Better situational awareness when advancing units 

This is where  it all when wrong. Over on the left of the I pushed forward with the second squad. I rolled long. This brought me within four inches of the Australian section and there by initiated the close combat sequence. Which basically desimated both sections. But because the  the Australians are tough they don't take any shock while the remained of my Japanese withdrew due to a ton of shock. 

The veritable movement generated by dice roles are something I really like about Chain of Command. On this instance I rolled myself into trouble with a high roll. But it beautifully replicates a unit wondering around the Jungle a stumbling into a into a enemy unit.  



Lesson Three

Remember the sequence in which to activate units (This should have been learned by now)

The was compounded by the mistake I made in the last game by not ordering my mortars to fire ahead of advancing my infantry. My ability no to pay attention to the lesson of the past possibly makes me suitable for high office. 

Lesson Four

Hold a lead back in reserve to deploy the reserve 

My next mistake was to deploy my junior leader prior to getting my  reserve squad on to the table. Hence, this meant that the reserve did not make it onto the table. 

All this mayhem resulted in my command dice dropped to two dice. This basically paralysed my ability to  move. This was compounded by the factor my senior leader was caught on the wrong side of the road. 

Lesson Five 

Try not to be stupid

To react to the Australians reinforcing on the right. It was necessary to move my senior across the road to get the attack moving forward again. As he moved from cover onto the road an Australian Bren team took the opportunity to use a Chain of Command dice to interrupt his movement with a hail of bullets killing the senior leader. This reduced my command dice to zero there by forcing the Japanese to withdraw. 


The first game went to the Australians. Well done Dave! 

Monday, 22 May 2017

Chain of Command - Malaya 1942



Finally I got my Japanese finished and on the table.  This was the warm up game before Dave and I undertake the Too Fat Lardies Malaya 1942 campaign.

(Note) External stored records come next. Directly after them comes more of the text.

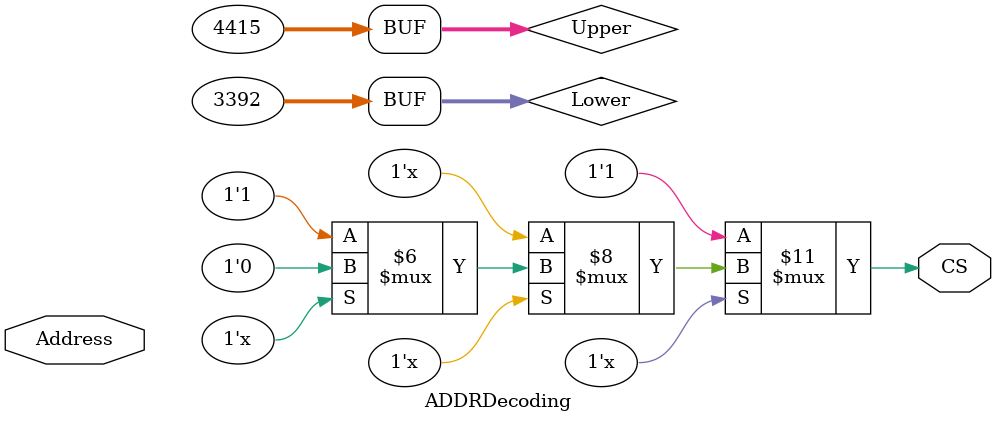
<source format=v>
module ADDRDecoding(
	input [31:0] Address,
	output reg CS //CS = 0 memoria interna; = 1 memoria externa 
);
	reg [31:0] Lower, Upper;
	
	//Memoria interna 0xD40 a 0x113f
	
	always @(*)begin
		Lower <= 32'hD40; //Lower Limit 0xD40 = 0x350* grupo
		Upper <= 32'h113F; //Upper Limit 0x113f = 0xD40 + 0x400 - 1
		if(Address >= Lower)begin
			if(Address <= Upper)begin
				CS = 1'b0;
			end
			else begin
				CS = 1'b1;
			end
		end
		else begin
			CS = 1'b1;
		end
	end
endmodule	
</source>
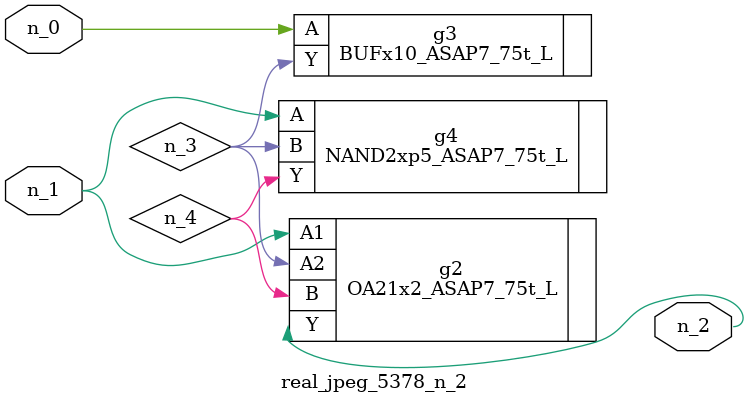
<source format=v>
module real_jpeg_5378_n_2 (n_1, n_0, n_2);

input n_1;
input n_0;

output n_2;

wire n_4;
wire n_3;

BUFx10_ASAP7_75t_L g3 ( 
.A(n_0),
.Y(n_3)
);

OA21x2_ASAP7_75t_L g2 ( 
.A1(n_1),
.A2(n_3),
.B(n_4),
.Y(n_2)
);

NAND2xp5_ASAP7_75t_L g4 ( 
.A(n_1),
.B(n_3),
.Y(n_4)
);


endmodule
</source>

We felt we made some interpretive mistakes in the Patrol and Deployment phases of the game we decide to use it has a learning game.





My placement of the Jumping off points were in the jungle when they should have been on the road according to the Campaign notes. But that aside I got a my tank on to the table early.  This was met with an Australian 2 Pounder Anti-Tank gun. For the next couple of rounds it exchanged fire with my Type 95 Ha-Go resulting in a disabled tank and a routed gun crew.

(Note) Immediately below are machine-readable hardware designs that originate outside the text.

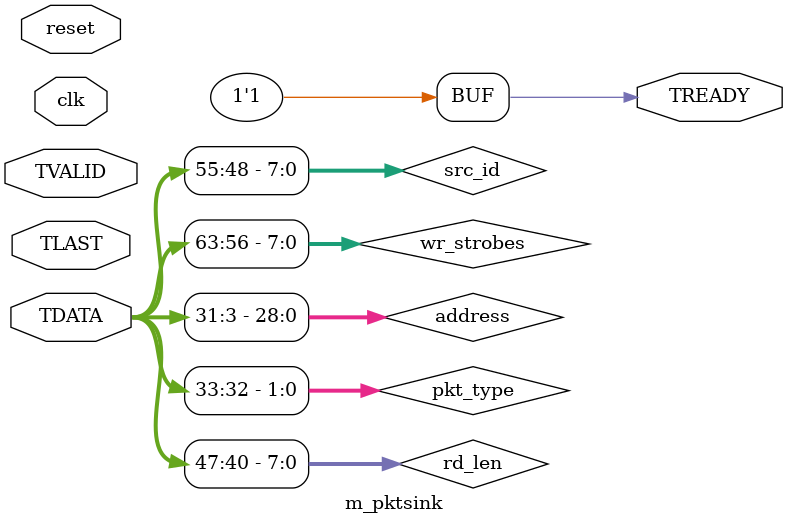
<source format=v>
/* Receive responses to requests issued by an m_pktgen
 *
 * Implements a random delay/backpressure, if THROTTLE parameter is set to 1.
 *
 * Copyright 2017, 2020 Matt Evans
 * SPDX-License-Identifier: Apache-2.0 WITH SHL-2.1
 *
 * Licensed under the Solderpad Hardware License v 2.1 (the “License”); you may
 * not use this file except in compliance with the License, or, at your option,
 * the Apache License version 2.0. You may obtain a copy of the License at
 *
 *  https://solderpad.org/licenses/SHL-2.1/
 *
 * Unless required by applicable law or agreed to in writing, any work
 * distributed under the License is distributed on an “AS IS” BASIS, WITHOUT
 * WARRANTIES OR CONDITIONS OF ANY KIND, either express or implied. See the
 * License for the specific language governing permissions and limitations
 * under the License.
 */

module m_pktsink(input wire        clk,
		 input wire 	   reset,
		 input wire 	   TVALID,
		 output wire 	   TREADY,
		 input wire [63:0] TDATA,
		 input wire 	   TLAST
		);

   parameter NAME = "PktSink";
   parameter THROTTLE = 0;

   reg 		     is_header;

   wire [15:0] 	     rng;

   rng		#(.S(16'h1234)
		  )
                RNG
		  (.clk(clk),
		   .reset(reset),
		   .rng_o(rng));

   assign TREADY = !THROTTLE || (rng[14] || rng[13]);

   reg [8:0] 	     count;

   wire [7:0] 	     wr_strobes;
   wire [7:0] 	     src_id;
   wire [7:0] 	     rd_len;
   wire [1:0] 	     pkt_type;
   wire [31:3] 	     address;
   reg [1:0] 	     pkt_type_r;
   reg [31:3] 	     address_r;

   assign {wr_strobes, src_id, rd_len} = TDATA[63:40];
   assign pkt_type = TDATA[33:32];
   assign address = TDATA[31:3];

   always @(posedge clk)
     begin
	if (reset) begin
	   is_header <= 1;
	   count <= 0;
	   pkt_type_r <= 0;
	   address_r <= 0;
	end else begin
	   if (TVALID && TREADY) begin
	      if (is_header) begin
		 /* Actually only type, src_id and possibly len are valid. */
		 $display("%s:  Got pkt type %d, addr %x, len %d, src_id %x", NAME, pkt_type, {address, 3'h0}, rd_len, src_id);
		 pkt_type_r <= pkt_type;
		 address_r <= address;

		 if (!TLAST) begin
		    // There's more than just the header.
		    if (pkt_type != 2'b10) begin // RDATA
		       $display("%s:  *** Multi-beat packet that isn't an RDATA", NAME);
		    end
		    is_header <= 0;
		    count <= 1;
		 end else begin
		    if (pkt_type == 2'b11) begin // WRACK
		       $display("%s:   Got WRACK for addr %x\n", NAME, {address, 3'h0});
		    end
		 end
	      end else begin // if (is_header)
		 // Count non-header beats
		 if (TLAST) begin
		    // OK, done; next beat is the next packet's header.
		    is_header <= 1;
		    if (pkt_type_r == 2'b10) begin
		       $display("%s:   ReadData %d beats from address %x\n", NAME, count, {address_r, 3'h0});
		    end else begin
		       $display("%s:  *** Mystery multi-beat packet was %d beats long\n", NAME, count);
		    end
		 end
		 count <= count + 1;
	      end // else: !if(is_header)
	   end
	end
     end
endmodule

</source>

Since the lumbering beasts had been dealt with we started to deploy our infantry sections. I deployed mine incorrectly in the jungle where I should have placed them on the road.  Nevertheless, I advanced two sections through the bush while the flanking section had a Mexican standoff with a squad of Australians on the other side of the road.



What followed for me was a lesson in close combat I advanced a unit of infantry with in four inches of an Australian section resulting in a close assault. The entire unit was killed (twice). It was a really good reminder to at the very least rock a unit back with shock at the very least, and ideally pin the before closing to engage them with close combat,  particularly if they are Australians.



One central error in this phase of play was activating my dice in the wrong  order. My senior leader started issuing orders before The junior leader attracted to the light mortar selection. As a rule of thumb i should work from the rear forward when activating command dice. 



 Following that hammering it was necessary to regain some honour and turn things around. This time I got the activation order correct firing the mortar sections first and the having. The senior leader orders one of the remaining units to fire on their Australian counterparts.



Because the Japanese squads are larger plus the support of a mortar combined with rolling lots of sixes I made short work of two Australian Squads on the right. This was made somewhat easier by the face my command dice gave me three phases on the bounce. Followed by a further two consecutive phases of play. The game ended with  Dave curing my  jammieness.